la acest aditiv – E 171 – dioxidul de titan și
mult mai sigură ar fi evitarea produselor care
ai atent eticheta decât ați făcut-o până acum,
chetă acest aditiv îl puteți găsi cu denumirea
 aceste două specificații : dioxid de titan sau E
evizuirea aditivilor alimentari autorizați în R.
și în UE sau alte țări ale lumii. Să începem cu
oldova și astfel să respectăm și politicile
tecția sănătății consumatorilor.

-------------------------

### ACTIVITY
The answer must be an exact copy of the lines from the one containing "și în UE sau" through the last line of the records, both included.

### WRITTEN ANSWER
și în UE sau alte țări ale lumii. Să începem cu
oldova și astfel să respectăm și politicile
tecția sănătății consumatorilor.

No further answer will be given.